A Significant Advance
At a press conference discussing hepatitis C research, Dieterich said the combined findings were "very encouraging," showing that HIV/HCV coinfected people have outcomes "about equal" to those of HCV monoinfected individuals.
These next-generation HCV protease inhibitors "represent a significant advance" over boceprevir and telaprevir, he said, as they are once-daily, easier to take, and have dramatically reduced side effects and higher success rates. When a cure is achieved, he noted, not only does the risk of liver disease fall dramatically, but HIV-related complications are reduced as well.
"We don’t know when interferon-free regimens will be on the market, and in the meantime were still stuck seeing patients every day, and some are really sick and need to be treated now," he continued. These new compounds are "easier and far superior" and can be used until interferon-free treatment is available.

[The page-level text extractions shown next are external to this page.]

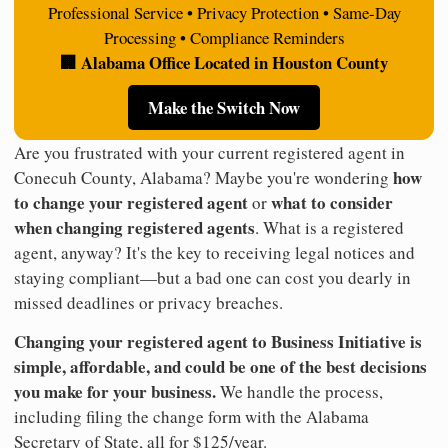
Professional Service • Privacy Protection • Same-Day
Processing • Compliance Reminders
🏢 Alabama Office Located in Houston County
Make the Switch Now
Are you frustrated with your current registered agent in
how
Conecuh County, Alabama? Maybe you're wondering
to change your registered agent
what to consider
or
when changing registered agents
. What is a registered
agent, anyway? It's the key to receiving legal notices and
staying compliant—but a bad one can cost you dearly in
missed deadlines or privacy breaches.
Changing your registered agent to Business Initiative is
simple, affordable, and could be one of the best decisions
you make for your business.
We handle the process,
including filing the change form with the Alabama
Secretary of State, all for $125/year.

Moderator David Thomas of Johns Hopkins University predicted that while the approval of interferon-free combinations is not expected this year, the first components likely will be. Comparing the hepatitis C drug development process to HIV, he stated, "It's as if we're going from Crixivan to Atripla in a year and a half."
D Dieterich, V Soriano, M Nelson, et al. STARTVerso 4: High Rates of Early Virologic Response in Hepatitis C Virus Genotype 1/HIV Co-infected Patients Treated with Faldaprevir + Pegylated Interferon and Ribavirin. 20th Conference on Retroviruses and Opportunistic Infections. Atlanta, March 3-6, 2013. Abstract 40LB.
J Sabo, Jens Kort, M Haschke, et al. Pharmacokinetic Interactions of Darunavir/ritonavir, Efavirenz, and Tenofovir with the Hepatitis C Virus Protease Inhibitor Faldaprevir in Healthy Volunteers. 20th Conference on Retroviruses and Opportunistic Infections. Atlanta, March 3-6, 2013. Abstract 35.
D Dieterich, JK Rockstroh, C Orkin, et al. Simeprevir with Pegylated Interferon/Ribavirin in Patients Co-infected with Chronic Hepatitis C Virus and HIV-1: Week-24 Interim Analysis of the TMC435-C212 Study. 20th Conference on Retroviruses and Opportunistic Infections. Atlanta, March 3-6, 2013. Abstract 154LB.
Boehringer Ingelheim. Boehringer Ingelheim Announces Interim Results Evaluating Virologic Response Rates in HCV/HIV Co-Infected Patients Treated with Faldaprevir. Press release. March 4, 2013.